### PROBLEM TO SOLVE:
From the records that follow, return exactly the lines beginning at the one that contains "left wrist: (128, 259)" and ending at the one that contains "right elbow: (55, 88)", pictures left out.

-------

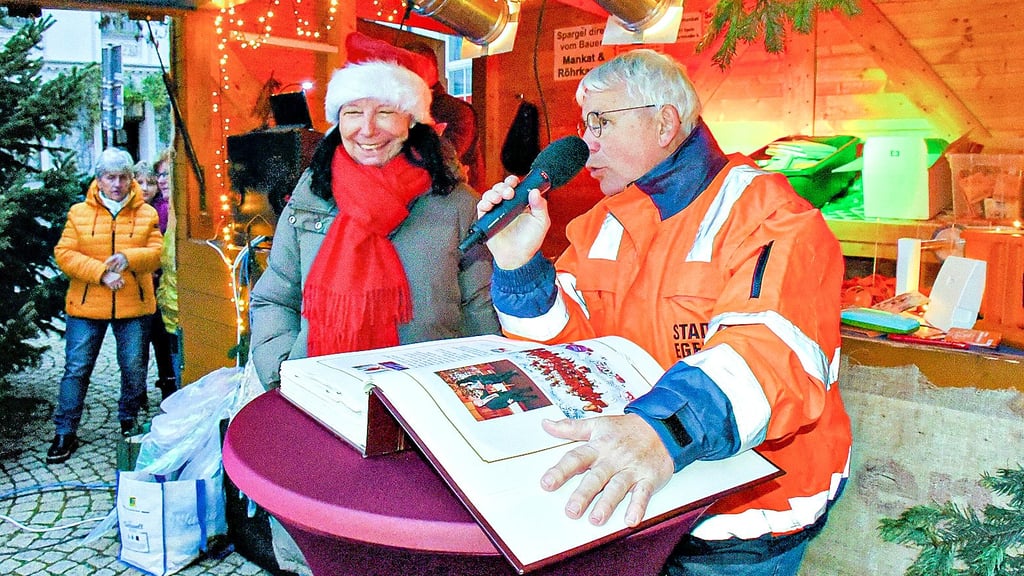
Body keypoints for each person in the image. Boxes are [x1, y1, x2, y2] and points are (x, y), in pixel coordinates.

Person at [476, 49, 852, 575]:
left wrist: (659, 431)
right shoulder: (599, 222)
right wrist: (520, 270)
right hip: (632, 507)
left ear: (664, 122)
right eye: (585, 124)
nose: (586, 143)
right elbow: (568, 356)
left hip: (738, 526)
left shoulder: (773, 216)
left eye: (602, 122)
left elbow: (768, 356)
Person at [249, 31, 500, 388]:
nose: (367, 129)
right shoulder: (311, 196)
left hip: (427, 404)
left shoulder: (458, 204)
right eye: (353, 112)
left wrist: (473, 395)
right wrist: (284, 372)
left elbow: (480, 311)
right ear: (339, 121)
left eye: (385, 112)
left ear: (411, 121)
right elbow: (274, 298)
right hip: (321, 398)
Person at [48, 147, 163, 464]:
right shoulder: (78, 213)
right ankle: (65, 431)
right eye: (110, 177)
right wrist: (101, 274)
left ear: (131, 179)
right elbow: (65, 254)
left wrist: (128, 259)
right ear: (98, 180)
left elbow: (156, 253)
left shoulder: (147, 214)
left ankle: (130, 419)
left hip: (133, 304)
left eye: (123, 177)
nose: (117, 184)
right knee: (76, 369)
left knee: (134, 367)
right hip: (87, 306)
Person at [404, 40, 486, 192]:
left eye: (413, 69)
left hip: (457, 203)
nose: (408, 77)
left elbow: (443, 162)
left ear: (432, 70)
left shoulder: (457, 112)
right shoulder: (402, 110)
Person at [136, 153, 177, 399]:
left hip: (163, 292)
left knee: (163, 343)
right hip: (145, 292)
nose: (157, 183)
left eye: (164, 175)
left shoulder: (165, 210)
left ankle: (169, 388)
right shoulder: (138, 211)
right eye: (158, 175)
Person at [152, 148, 181, 393]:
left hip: (184, 316)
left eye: (167, 174)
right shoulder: (167, 213)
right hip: (168, 312)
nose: (161, 180)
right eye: (158, 175)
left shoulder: (184, 215)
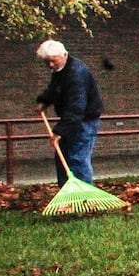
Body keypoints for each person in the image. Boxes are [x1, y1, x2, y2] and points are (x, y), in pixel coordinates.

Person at [34, 40, 105, 185]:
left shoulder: (76, 74)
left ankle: (85, 196)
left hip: (84, 121)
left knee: (78, 159)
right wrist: (44, 101)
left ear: (64, 55)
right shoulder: (60, 71)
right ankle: (67, 194)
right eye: (47, 62)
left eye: (53, 61)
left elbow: (76, 107)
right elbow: (55, 88)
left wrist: (59, 132)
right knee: (62, 158)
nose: (50, 65)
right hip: (71, 120)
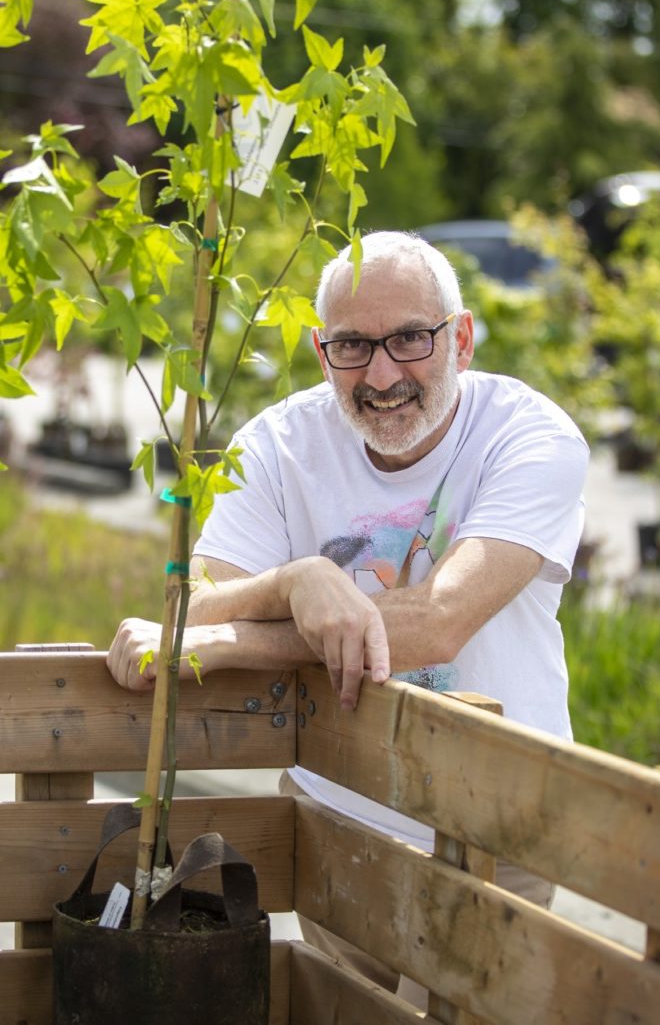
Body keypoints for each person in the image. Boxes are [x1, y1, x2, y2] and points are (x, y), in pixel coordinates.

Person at [106, 230, 589, 944]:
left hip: (497, 822)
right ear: (320, 350)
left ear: (461, 340)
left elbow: (438, 621)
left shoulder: (530, 438)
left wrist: (236, 637)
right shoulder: (277, 446)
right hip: (338, 815)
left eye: (410, 340)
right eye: (353, 347)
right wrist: (300, 581)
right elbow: (196, 609)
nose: (382, 373)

-------

### RESULT OF THE EXERCISE:
left wrist: (128, 259)
right ear: (98, 180)
left elbow: (156, 253)
left shoulder: (147, 214)
left ankle: (130, 419)
left hip: (133, 304)
left eye: (123, 177)
nose: (117, 184)
right knee: (76, 369)
left knee: (134, 367)
right hip: (87, 306)
Person at [404, 40, 486, 192]:
left eye: (413, 69)
left hip: (457, 203)
nose: (408, 77)
left elbow: (443, 162)
left ear: (432, 70)
left shoulder: (457, 112)
right shoulder: (402, 110)
Person at [136, 153, 177, 399]:
left hip: (163, 292)
left knee: (163, 343)
right hip: (145, 292)
nose: (157, 183)
left eye: (164, 175)
left shoulder: (165, 210)
left ankle: (169, 388)
right shoulder: (138, 211)
right eye: (158, 175)
Person at [152, 148, 181, 393]:
left hip: (184, 316)
left eye: (167, 174)
right shoulder: (167, 213)
right hip: (168, 312)
nose: (161, 180)
right eye: (158, 175)
left shoulder: (184, 215)
Body keypoints for each person in the image. Boxes are [x1, y1, x2, y2] and points are (x, y), in pixel coordinates.

Person at [34, 40, 105, 185]:
left shoulder: (76, 74)
left ankle: (85, 196)
left hip: (84, 121)
left knee: (78, 159)
right wrist: (44, 101)
left ear: (64, 55)
right shoulder: (60, 71)
right ankle: (67, 194)
right eye: (47, 62)
left eye: (53, 61)
left elbow: (76, 107)
right elbow: (55, 88)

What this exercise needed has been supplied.